▶ **Directions**
Copy, from the material below, each line that contains the word "pixel".

▶ **Task material**
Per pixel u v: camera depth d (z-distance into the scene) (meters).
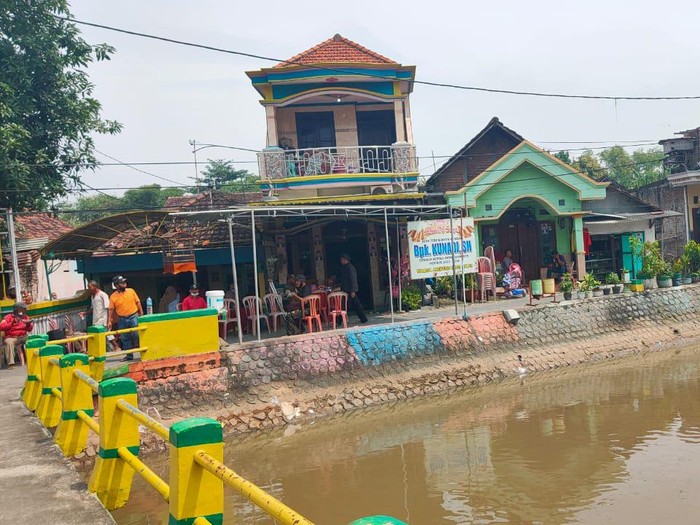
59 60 18.47
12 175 17.11
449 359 15.48
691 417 11.30
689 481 8.31
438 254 16.19
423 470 9.48
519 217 23.17
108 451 5.45
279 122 20.28
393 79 19.55
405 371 14.73
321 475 9.52
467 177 24.58
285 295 17.45
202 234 18.77
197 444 3.51
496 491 8.47
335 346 14.15
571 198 22.39
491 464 9.55
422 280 19.77
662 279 20.73
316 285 18.22
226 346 13.08
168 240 16.44
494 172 21.17
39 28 18.31
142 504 8.39
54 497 5.15
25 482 5.57
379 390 14.09
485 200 21.50
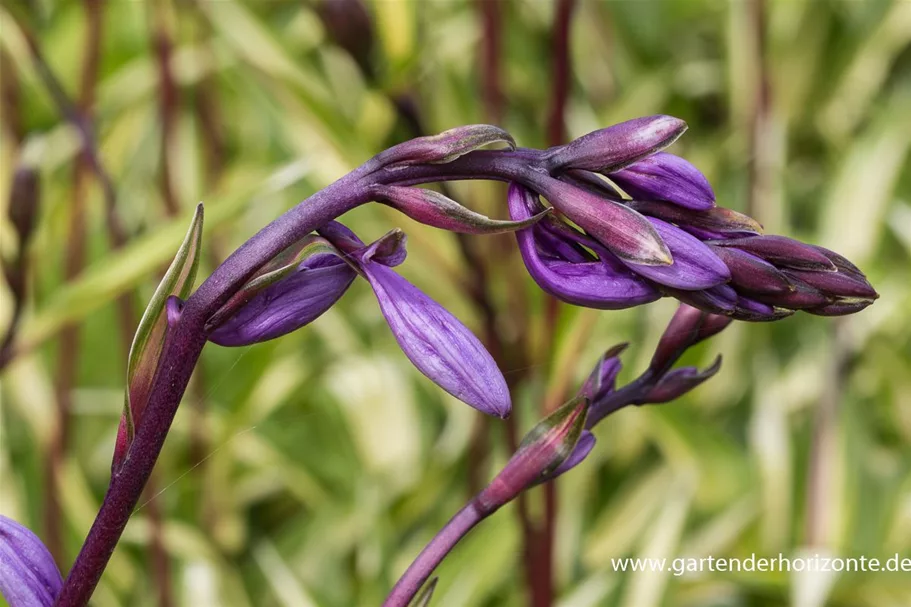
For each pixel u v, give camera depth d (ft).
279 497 3.96
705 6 5.15
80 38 4.01
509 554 3.13
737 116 4.66
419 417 4.10
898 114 4.28
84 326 4.04
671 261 1.76
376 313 4.24
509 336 3.20
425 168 1.78
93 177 3.69
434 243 2.99
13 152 3.41
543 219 1.80
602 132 1.78
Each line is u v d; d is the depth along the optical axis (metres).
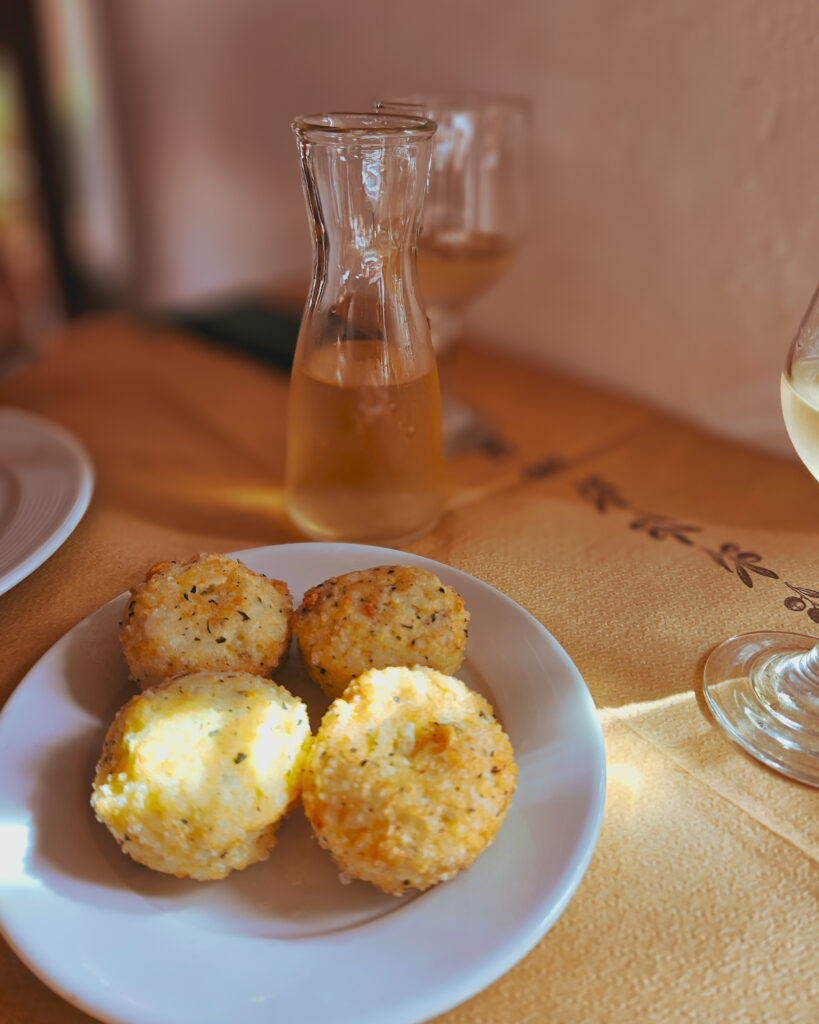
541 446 0.52
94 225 1.18
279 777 0.29
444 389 0.57
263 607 0.34
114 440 0.53
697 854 0.30
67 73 1.07
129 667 0.34
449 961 0.27
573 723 0.33
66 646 0.36
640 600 0.40
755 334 0.49
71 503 0.43
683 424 0.54
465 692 0.31
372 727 0.30
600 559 0.43
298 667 0.36
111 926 0.28
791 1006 0.27
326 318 0.39
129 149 1.00
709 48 0.45
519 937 0.27
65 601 0.40
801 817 0.31
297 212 0.77
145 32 0.87
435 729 0.30
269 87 0.74
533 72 0.53
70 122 1.12
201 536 0.45
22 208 1.31
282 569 0.39
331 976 0.26
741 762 0.33
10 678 0.36
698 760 0.33
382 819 0.28
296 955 0.27
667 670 0.37
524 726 0.33
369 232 0.37
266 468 0.50
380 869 0.28
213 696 0.31
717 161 0.47
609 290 0.55
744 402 0.51
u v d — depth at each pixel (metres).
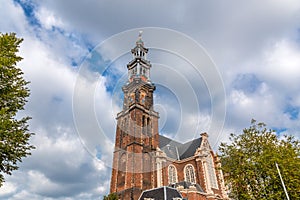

▶ **Result**
Per pixel u v: camera depth d (z-distance into the scene) (meters).
For each pixel u v, give camera depth d (ft).
u v d — depth at each pixel (metres).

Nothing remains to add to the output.